Reproduce every line of the items below without any change, omitting the pictures.

[begin Exercise data]

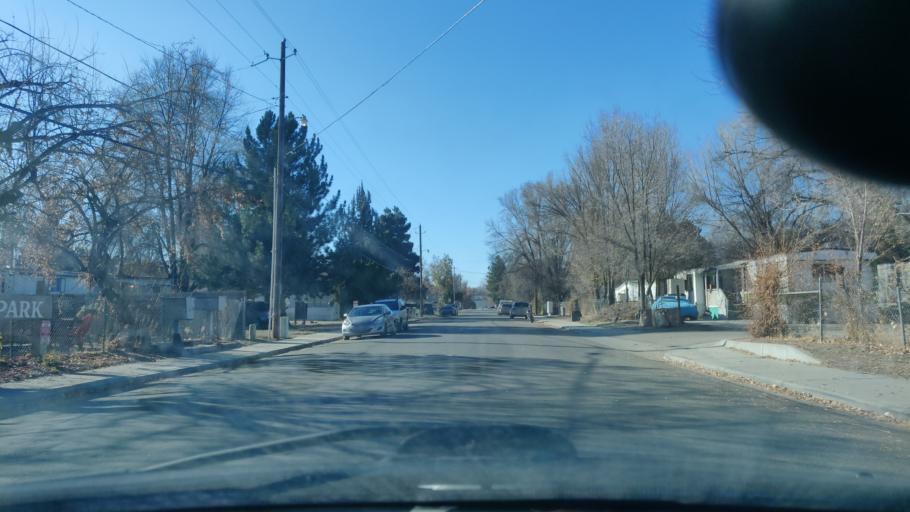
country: US
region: Idaho
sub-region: Ada County
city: Garden City
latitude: 43.6380
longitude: -116.2493
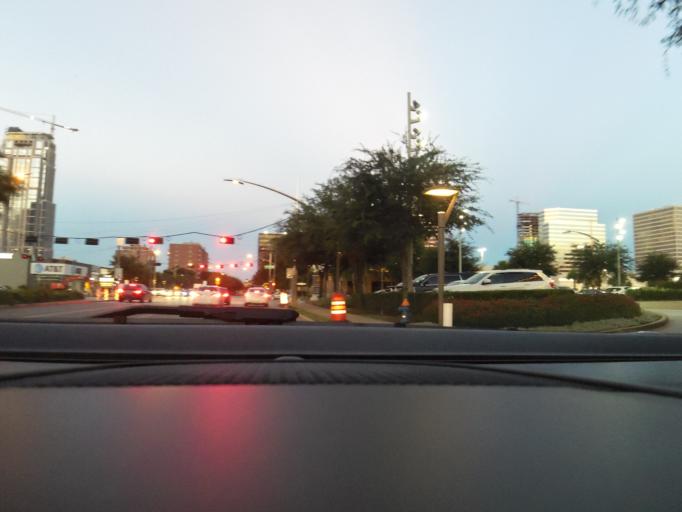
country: US
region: Texas
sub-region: Harris County
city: Hunters Creek Village
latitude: 29.7502
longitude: -95.4621
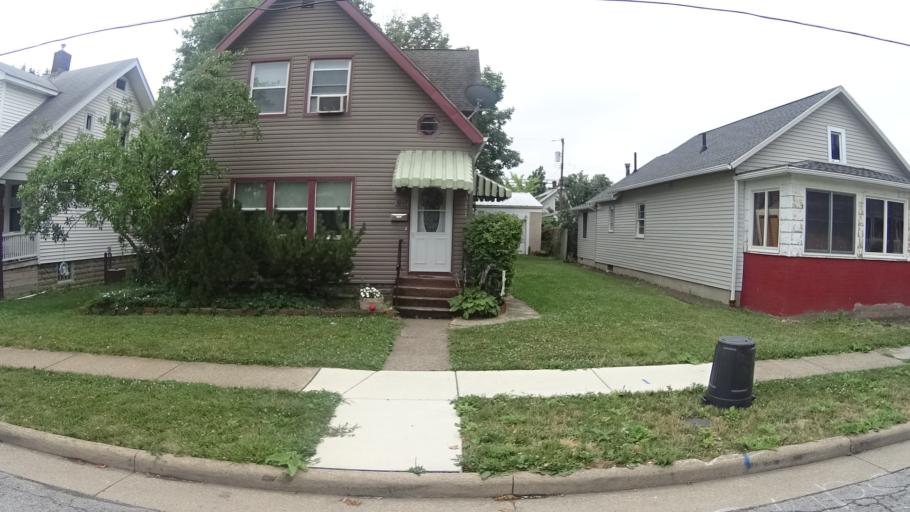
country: US
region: Ohio
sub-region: Erie County
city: Sandusky
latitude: 41.4501
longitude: -82.6955
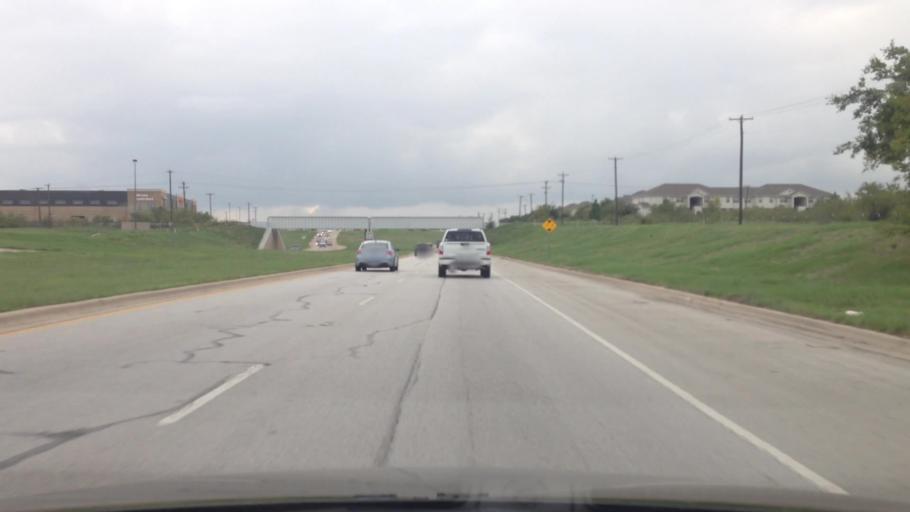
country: US
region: Texas
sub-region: Johnson County
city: Burleson
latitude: 32.5779
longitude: -97.3228
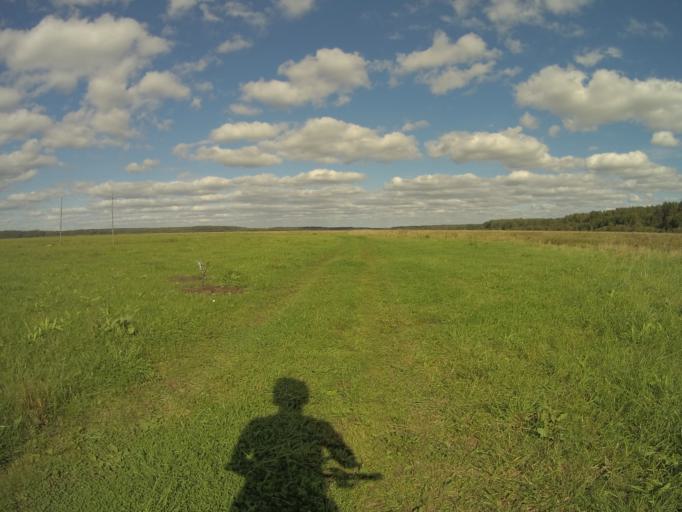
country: RU
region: Vladimir
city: Orgtrud
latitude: 56.3031
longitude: 40.6885
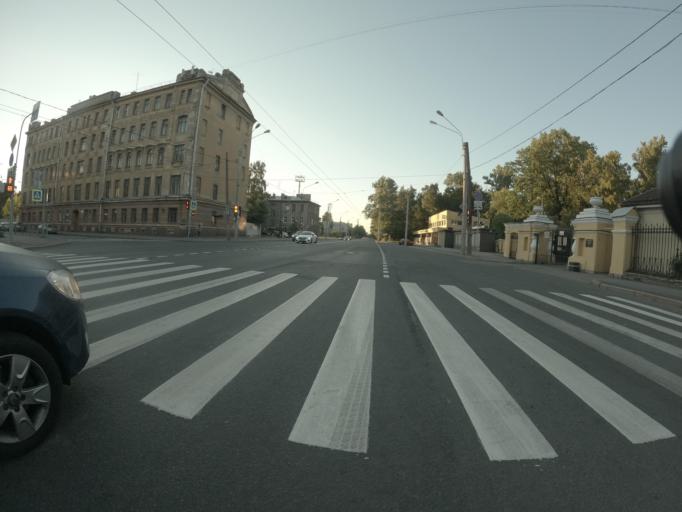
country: RU
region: Leningrad
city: Kalininskiy
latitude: 59.9463
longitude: 30.4208
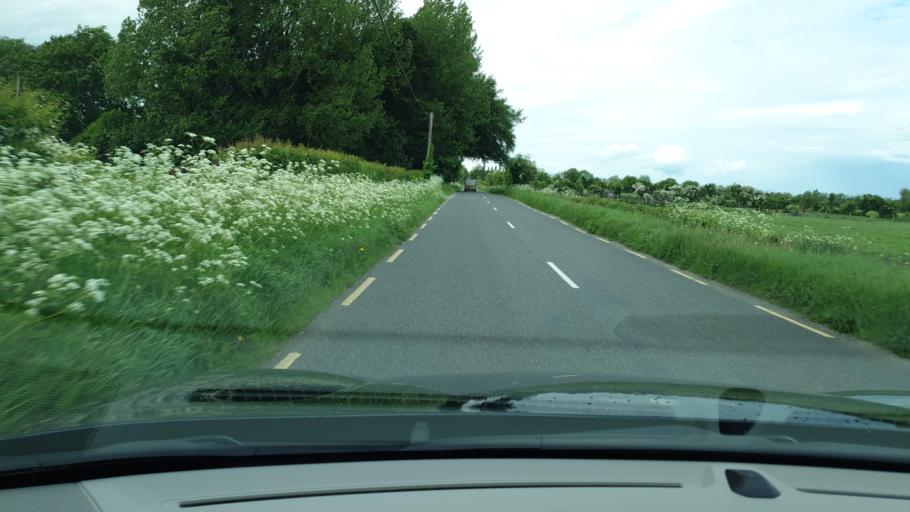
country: IE
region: Leinster
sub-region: An Mhi
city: Ratoath
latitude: 53.4841
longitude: -6.4322
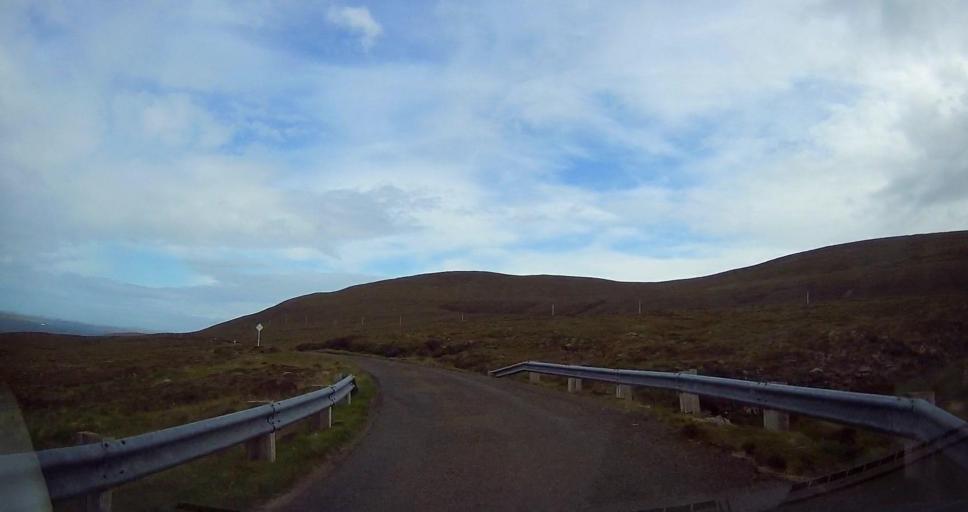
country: GB
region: Scotland
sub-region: Orkney Islands
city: Stromness
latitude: 58.8967
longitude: -3.2731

[end Exercise data]

Full output:
country: US
region: Idaho
sub-region: Ada County
city: Garden City
latitude: 43.6380
longitude: -116.2493
country: US
region: Texas
sub-region: Harris County
city: Hunters Creek Village
latitude: 29.7502
longitude: -95.4621
country: US
region: Ohio
sub-region: Erie County
city: Sandusky
latitude: 41.4501
longitude: -82.6955
country: US
region: Texas
sub-region: Johnson County
city: Burleson
latitude: 32.5779
longitude: -97.3228
country: RU
region: Vladimir
city: Orgtrud
latitude: 56.3031
longitude: 40.6885
country: RU
region: Leningrad
city: Kalininskiy
latitude: 59.9463
longitude: 30.4208
country: IE
region: Leinster
sub-region: An Mhi
city: Ratoath
latitude: 53.4841
longitude: -6.4322
country: GB
region: Scotland
sub-region: Orkney Islands
city: Stromness
latitude: 58.8967
longitude: -3.2731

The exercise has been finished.